- _Assigned task_
Once you find the line below that has "SEPETE EKLE", output it and every line after it exactly, stopping after the line that has "پرسپولیس – فجرسپاسی", with no pictures.

Stored entries:
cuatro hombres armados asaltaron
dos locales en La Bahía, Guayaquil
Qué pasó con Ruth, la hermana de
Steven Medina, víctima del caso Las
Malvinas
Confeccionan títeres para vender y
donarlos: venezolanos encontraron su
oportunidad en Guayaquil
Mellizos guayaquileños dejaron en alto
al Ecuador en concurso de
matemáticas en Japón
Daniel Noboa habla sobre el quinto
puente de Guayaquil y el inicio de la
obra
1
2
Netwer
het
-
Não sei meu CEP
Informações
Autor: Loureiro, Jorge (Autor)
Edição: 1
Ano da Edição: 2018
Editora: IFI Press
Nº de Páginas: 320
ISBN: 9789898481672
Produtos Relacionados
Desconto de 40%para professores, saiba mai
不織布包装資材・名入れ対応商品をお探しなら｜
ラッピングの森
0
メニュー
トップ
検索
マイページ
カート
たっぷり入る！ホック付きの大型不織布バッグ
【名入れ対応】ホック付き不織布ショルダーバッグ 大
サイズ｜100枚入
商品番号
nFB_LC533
==
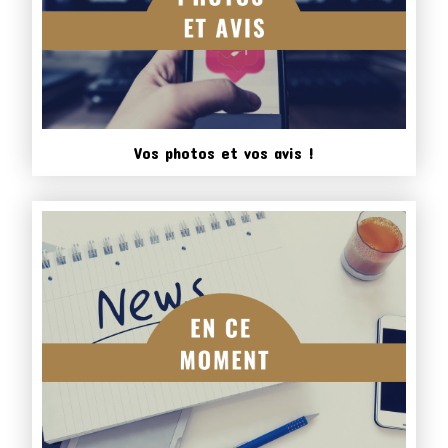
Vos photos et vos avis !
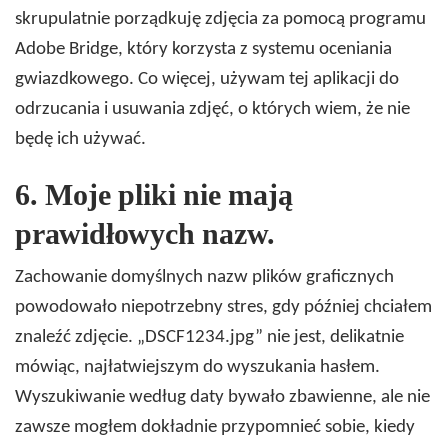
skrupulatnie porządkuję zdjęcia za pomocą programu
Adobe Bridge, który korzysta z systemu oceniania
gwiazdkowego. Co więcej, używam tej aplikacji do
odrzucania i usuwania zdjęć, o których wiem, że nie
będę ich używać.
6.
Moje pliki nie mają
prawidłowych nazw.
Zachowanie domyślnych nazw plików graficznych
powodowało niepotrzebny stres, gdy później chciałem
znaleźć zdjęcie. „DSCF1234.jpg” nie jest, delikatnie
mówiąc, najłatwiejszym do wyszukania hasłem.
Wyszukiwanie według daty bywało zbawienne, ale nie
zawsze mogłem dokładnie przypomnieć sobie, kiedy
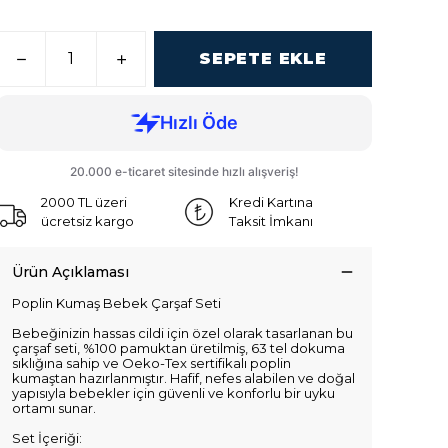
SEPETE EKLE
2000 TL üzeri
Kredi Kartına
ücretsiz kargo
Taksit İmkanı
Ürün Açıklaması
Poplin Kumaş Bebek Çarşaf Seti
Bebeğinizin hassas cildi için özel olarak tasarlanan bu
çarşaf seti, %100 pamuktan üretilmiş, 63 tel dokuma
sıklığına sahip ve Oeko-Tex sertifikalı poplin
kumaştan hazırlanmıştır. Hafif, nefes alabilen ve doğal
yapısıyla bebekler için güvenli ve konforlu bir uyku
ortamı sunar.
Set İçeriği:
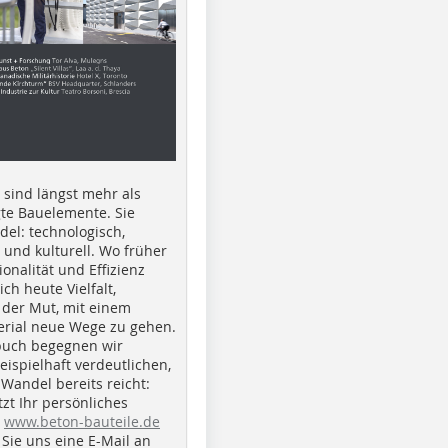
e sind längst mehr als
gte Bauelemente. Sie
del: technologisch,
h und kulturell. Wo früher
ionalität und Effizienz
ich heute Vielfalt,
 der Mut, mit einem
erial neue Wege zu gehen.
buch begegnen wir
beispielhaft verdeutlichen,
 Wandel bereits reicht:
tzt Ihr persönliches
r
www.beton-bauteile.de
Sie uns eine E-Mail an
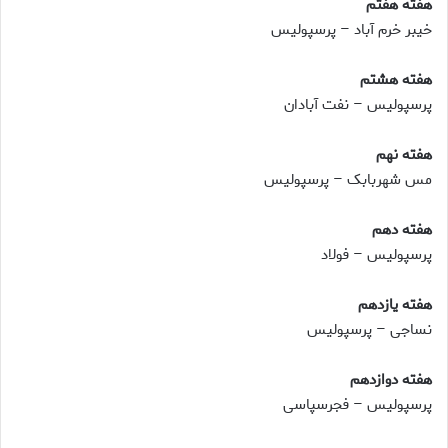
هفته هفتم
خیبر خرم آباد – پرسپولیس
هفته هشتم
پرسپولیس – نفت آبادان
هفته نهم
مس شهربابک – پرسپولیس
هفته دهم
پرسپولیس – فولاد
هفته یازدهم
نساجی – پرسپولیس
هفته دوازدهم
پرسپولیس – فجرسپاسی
==
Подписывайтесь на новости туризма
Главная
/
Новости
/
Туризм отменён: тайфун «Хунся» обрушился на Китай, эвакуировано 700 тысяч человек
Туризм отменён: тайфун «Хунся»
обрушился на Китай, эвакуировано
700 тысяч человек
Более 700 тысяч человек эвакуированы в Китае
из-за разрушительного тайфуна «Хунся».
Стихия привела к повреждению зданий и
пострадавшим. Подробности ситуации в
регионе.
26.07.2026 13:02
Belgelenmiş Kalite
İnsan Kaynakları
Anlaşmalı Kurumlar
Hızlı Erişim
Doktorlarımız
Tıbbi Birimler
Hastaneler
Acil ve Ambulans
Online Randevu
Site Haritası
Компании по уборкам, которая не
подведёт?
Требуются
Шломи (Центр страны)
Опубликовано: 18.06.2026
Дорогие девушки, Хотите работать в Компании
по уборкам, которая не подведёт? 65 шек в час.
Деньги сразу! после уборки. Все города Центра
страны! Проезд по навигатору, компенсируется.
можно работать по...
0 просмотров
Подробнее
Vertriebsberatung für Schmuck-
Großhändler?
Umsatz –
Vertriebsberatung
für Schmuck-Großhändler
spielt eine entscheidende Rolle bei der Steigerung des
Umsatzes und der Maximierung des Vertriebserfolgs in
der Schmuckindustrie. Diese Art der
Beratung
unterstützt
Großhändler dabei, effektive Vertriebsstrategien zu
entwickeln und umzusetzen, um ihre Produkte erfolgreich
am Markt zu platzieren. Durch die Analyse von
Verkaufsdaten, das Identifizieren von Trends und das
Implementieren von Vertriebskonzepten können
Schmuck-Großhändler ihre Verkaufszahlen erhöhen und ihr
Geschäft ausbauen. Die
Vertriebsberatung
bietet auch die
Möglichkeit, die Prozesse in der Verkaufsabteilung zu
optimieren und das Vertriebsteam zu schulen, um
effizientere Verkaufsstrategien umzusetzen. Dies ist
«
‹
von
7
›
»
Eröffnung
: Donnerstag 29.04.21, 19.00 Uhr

- _Solution to the exercise_
SEPETE EKLE
2000 TL üzeri
Kredi Kartına
ücretsiz kargo
Taksit İmkanı
Ürün Açıklaması
Poplin Kumaş Bebek Çarşaf Seti
Bebeğinizin hassas cildi için özel olarak tasarlanan bu
çarşaf seti, %100 pamuktan üretilmiş, 63 tel dokuma
sıklığına sahip ve Oeko-Tex sertifikalı poplin
kumaştan hazırlanmıştır. Hafif, nefes alabilen ve doğal
yapısıyla bebekler için güvenli ve konforlu bir uyku
ortamı sunar.
Set İçeriği:
e sind längst mehr als
gte Bauelemente. Sie
del: technologisch,
h und kulturell. Wo früher
ionalität und Effizienz
ich heute Vielfalt,
 der Mut, mit einem
erial neue Wege zu gehen.
buch begegnen wir
beispielhaft verdeutlichen,
 Wandel bereits reicht:
tzt Ihr persönliches
r
www.beton-bauteile.de
Sie uns eine E-Mail an
هفته هفتم
خیبر خرم آباد – پرسپولیس
هفته هشتم
پرسپولیس – نفت آبادان
هفته نهم
مس شهربابک – پرسپولیس
هفته دهم
پرسپولیس – فولاد
هفته یازدهم
نساجی – پرسپولیس
هفته دوازدهم
پرسپولیس – فجرسپاسی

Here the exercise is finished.